►

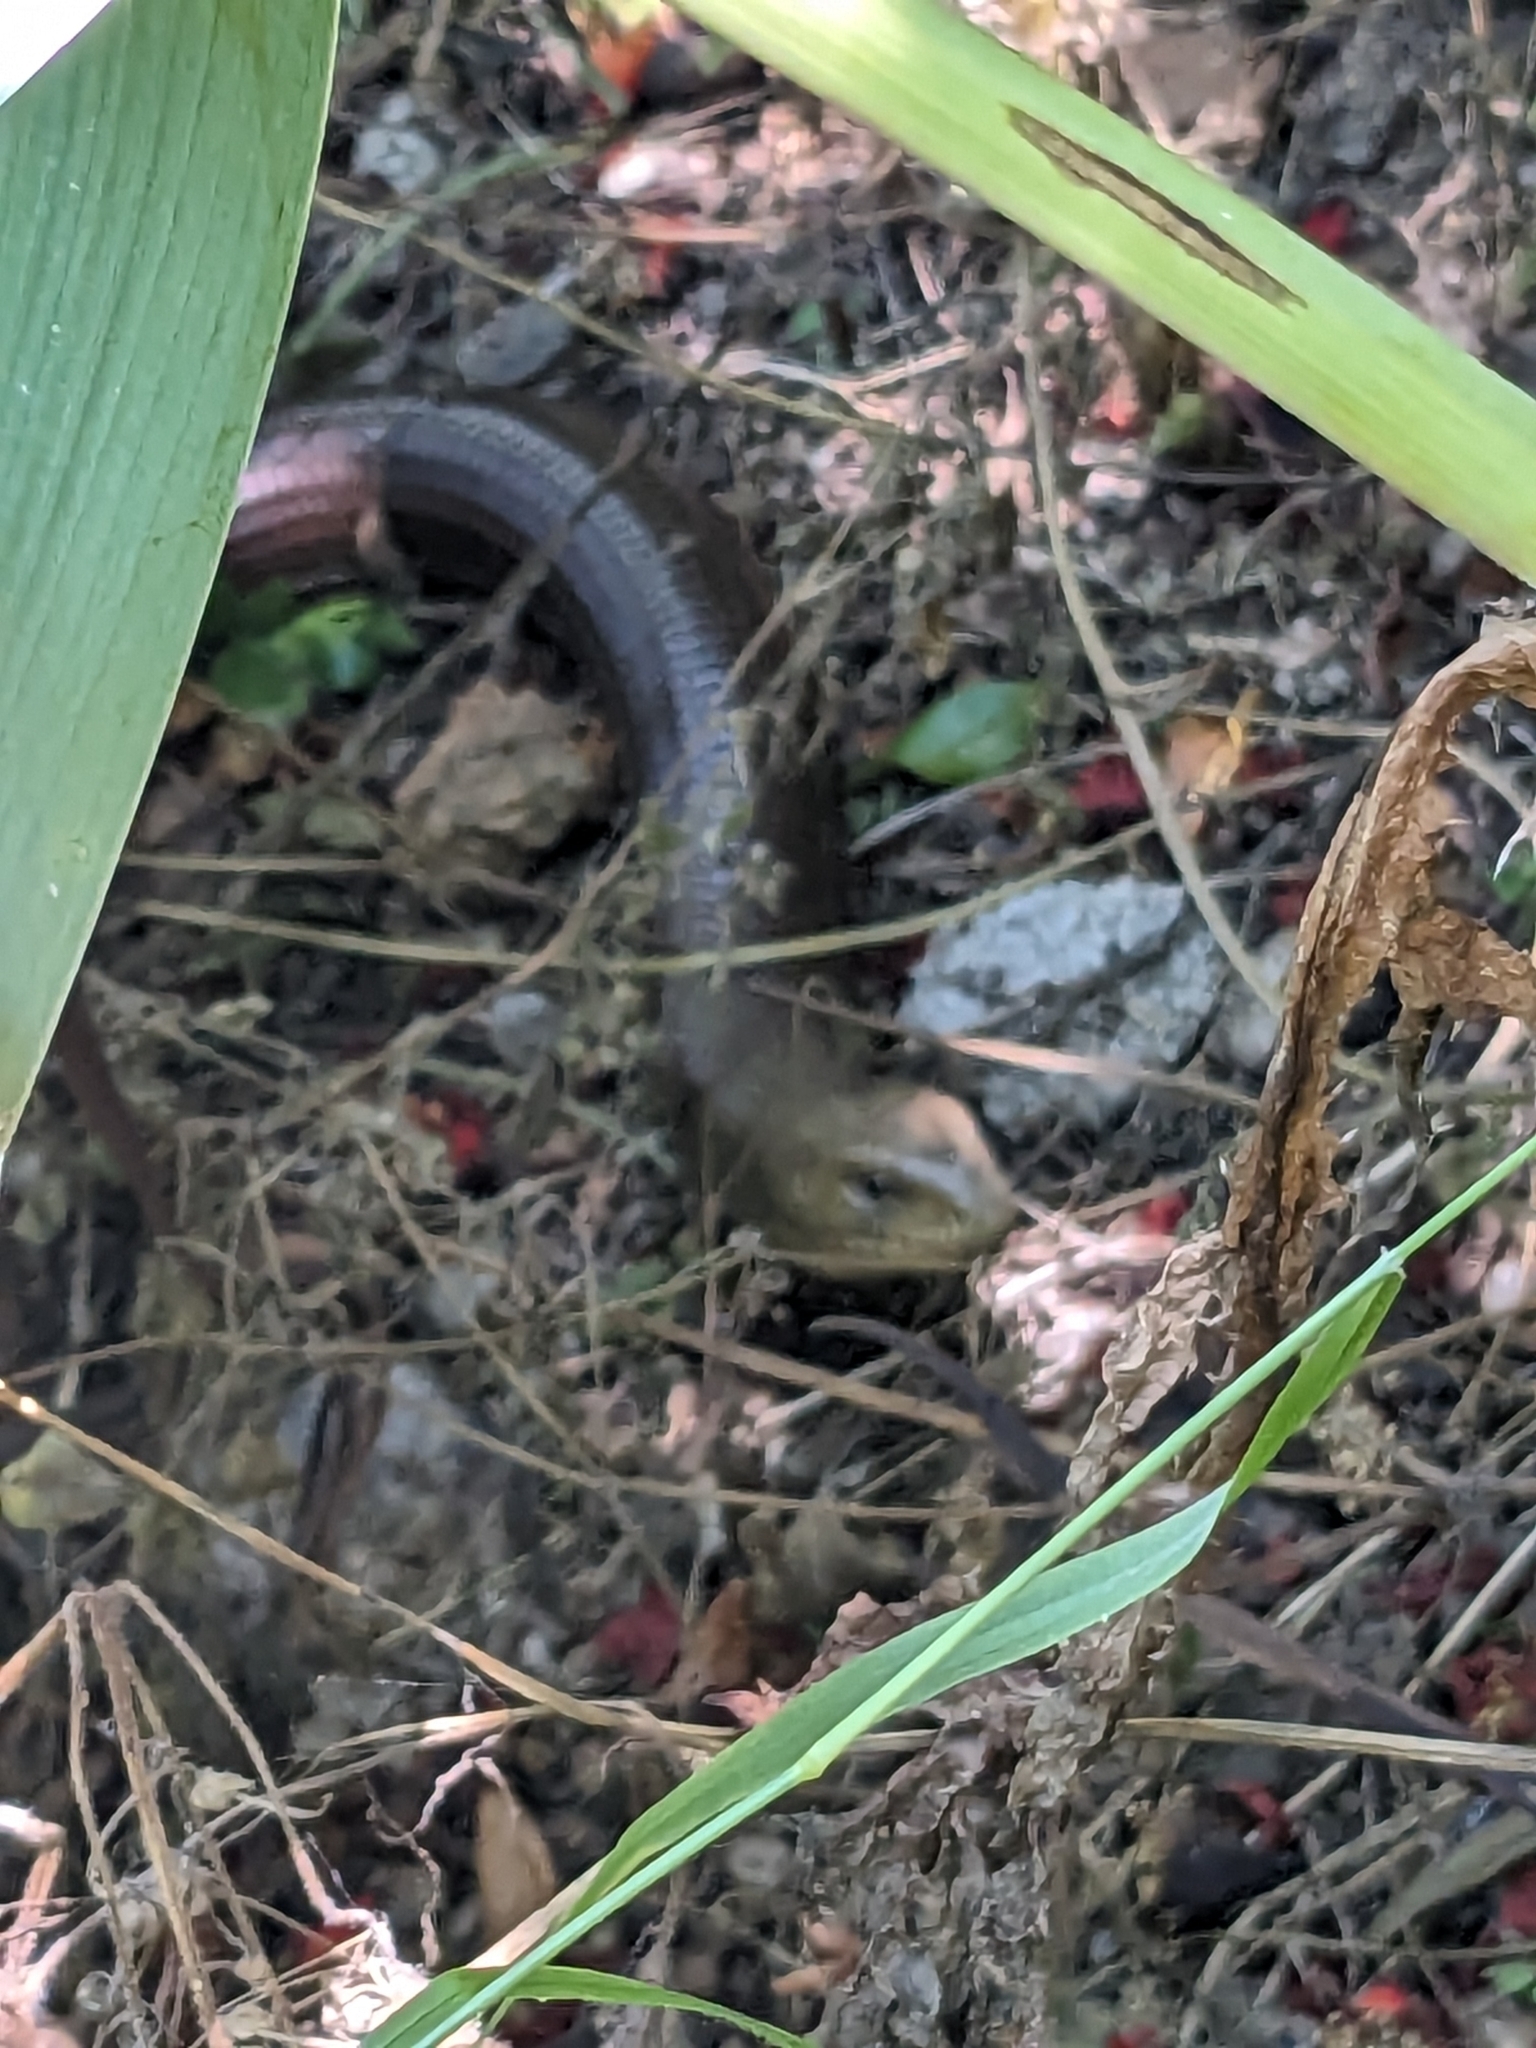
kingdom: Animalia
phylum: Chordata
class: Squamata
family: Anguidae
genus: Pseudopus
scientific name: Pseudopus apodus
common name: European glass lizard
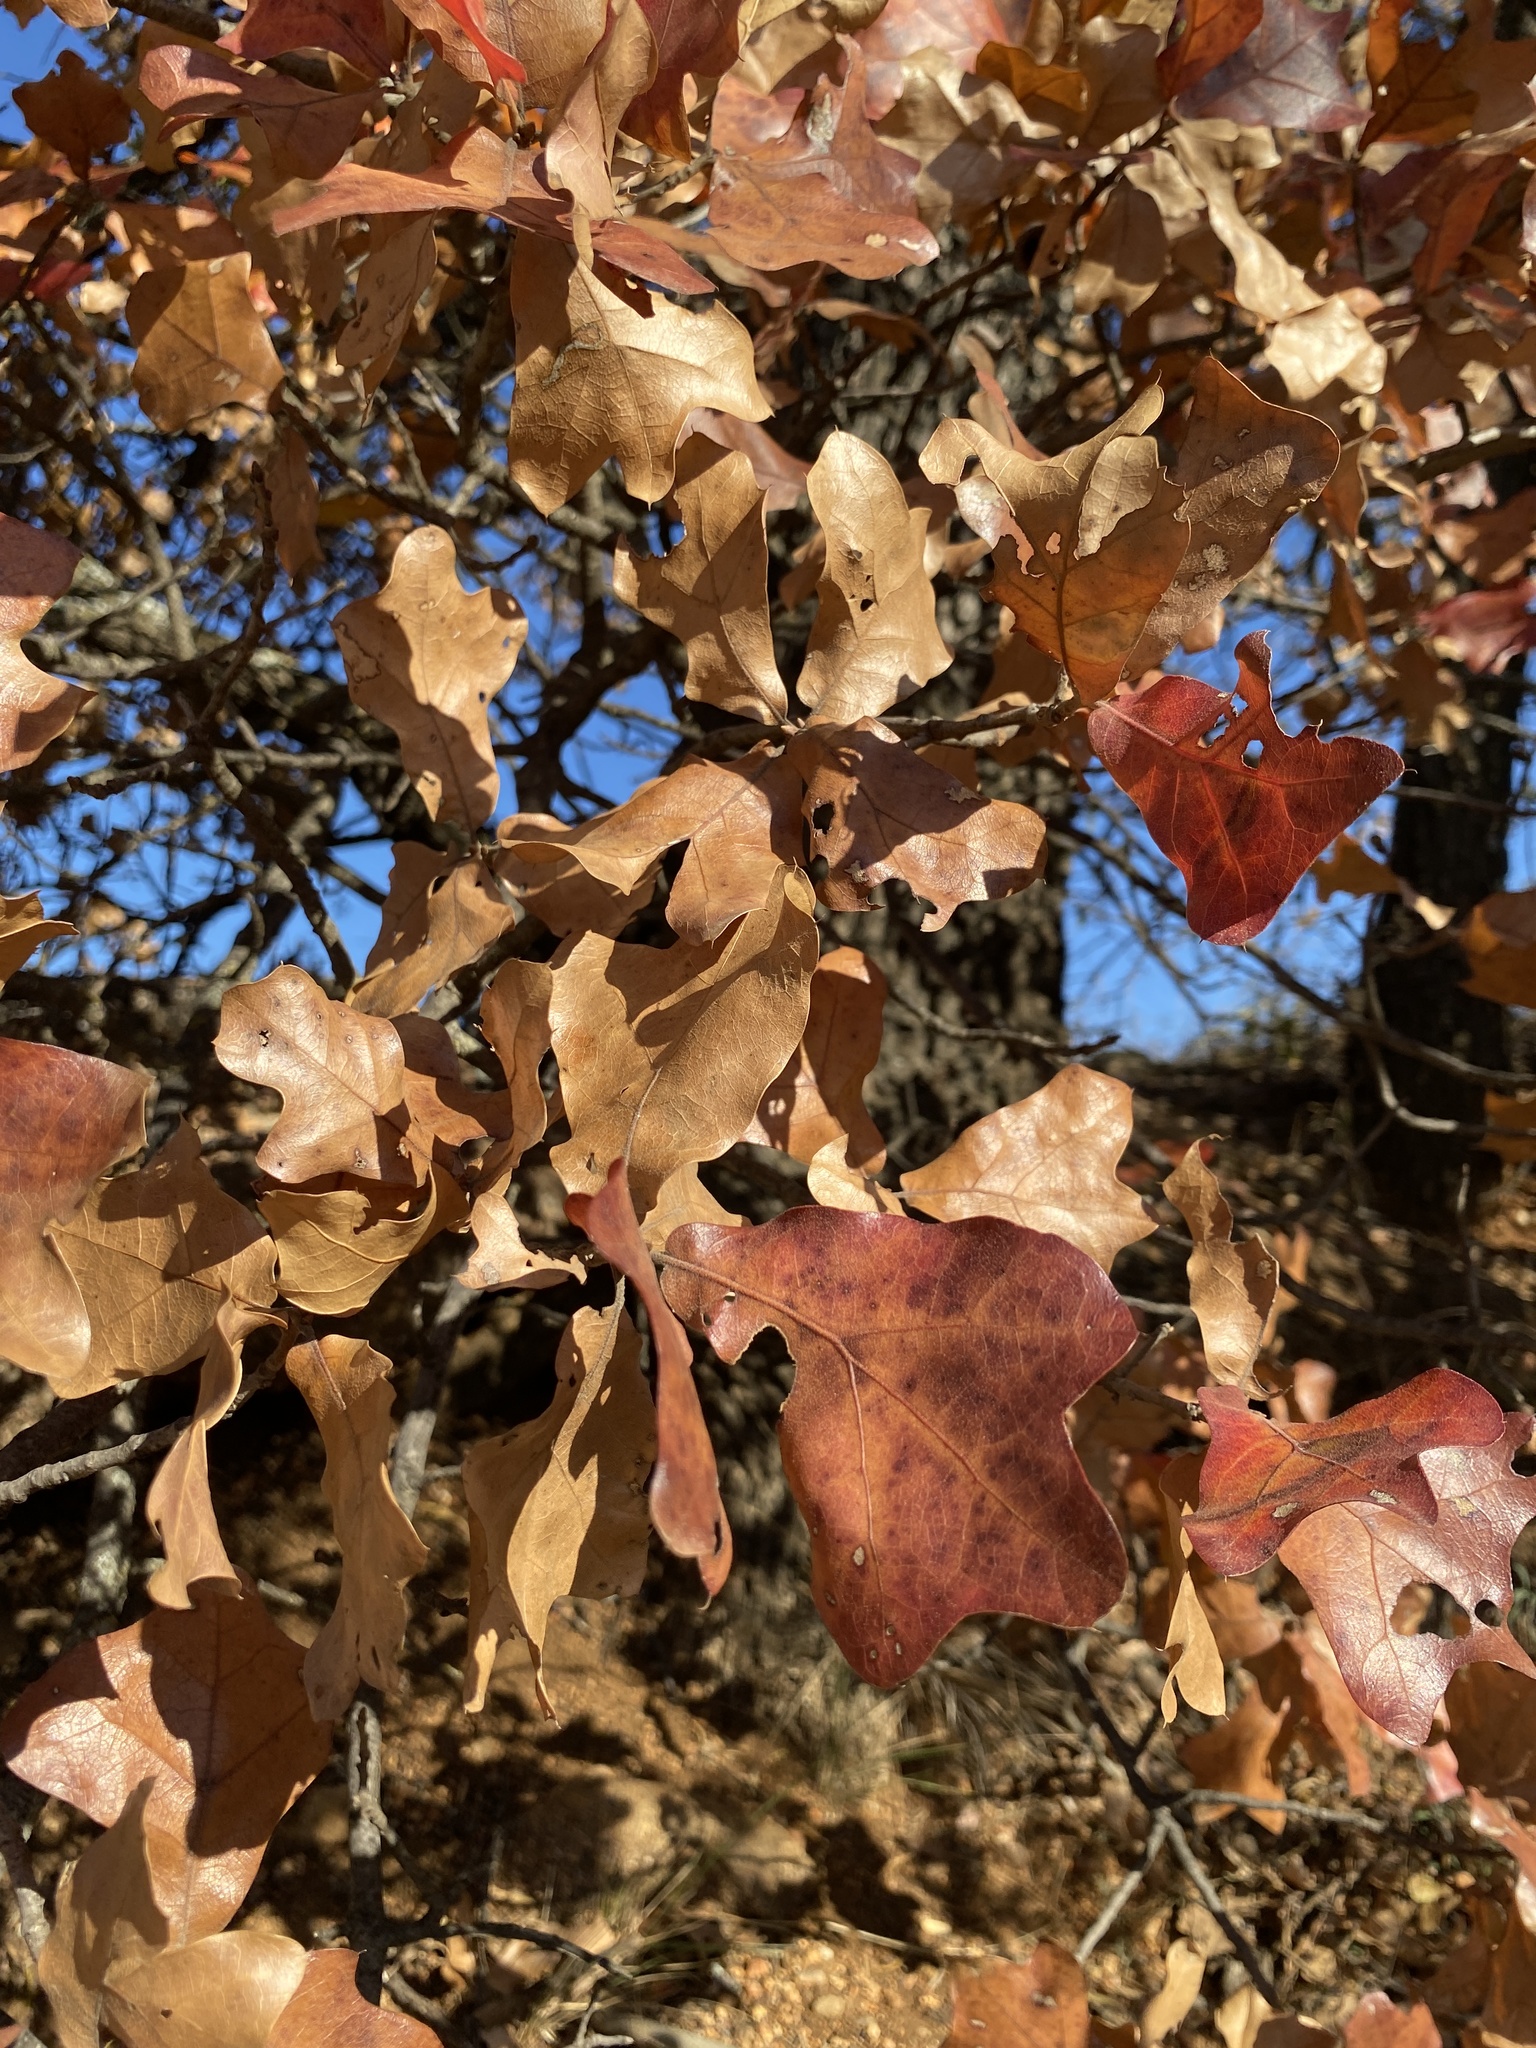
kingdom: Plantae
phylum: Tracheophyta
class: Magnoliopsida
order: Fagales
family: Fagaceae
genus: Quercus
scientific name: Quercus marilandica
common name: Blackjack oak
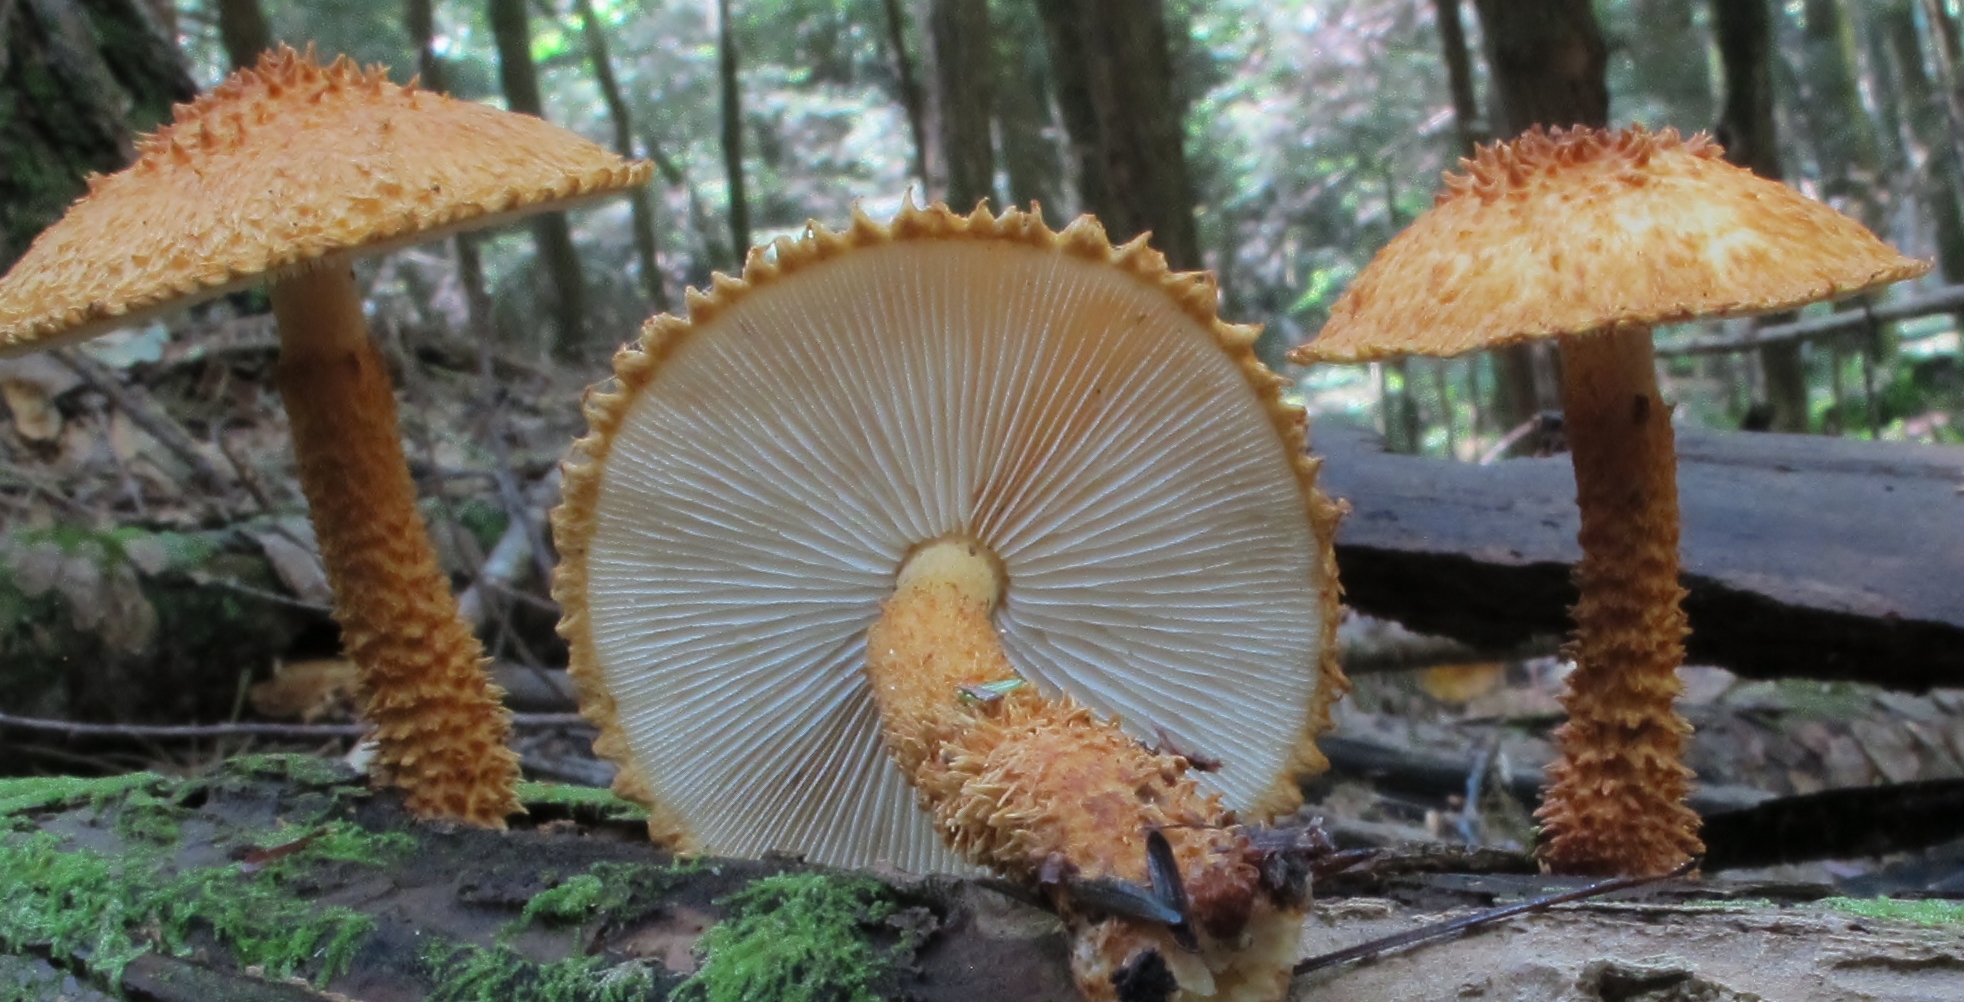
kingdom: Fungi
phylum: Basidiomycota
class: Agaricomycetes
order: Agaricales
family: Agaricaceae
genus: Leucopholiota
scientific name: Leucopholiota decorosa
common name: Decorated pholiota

◄

:: THE EXERCISE ::
Render every text line of the data above as a JSON list of strings, one string per line, with blank lines and the pictures omitted.

:: WRITTEN RESPONSE ::
[
  "kingdom: Animalia",
  "phylum: Chordata",
  "class: Squamata",
  "family: Anguidae",
  "genus: Pseudopus",
  "scientific name: Pseudopus apodus",
  "common name: European glass lizard",
  "kingdom: Plantae",
  "phylum: Tracheophyta",
  "class: Magnoliopsida",
  "order: Fagales",
  "family: Fagaceae",
  "genus: Quercus",
  "scientific name: Quercus marilandica",
  "common name: Blackjack oak",
  "kingdom: Fungi",
  "phylum: Basidiomycota",
  "class: Agaricomycetes",
  "order: Agaricales",
  "family: Agaricaceae",
  "genus: Leucopholiota",
  "scientific name: Leucopholiota decorosa",
  "common name: Decorated pholiota"
]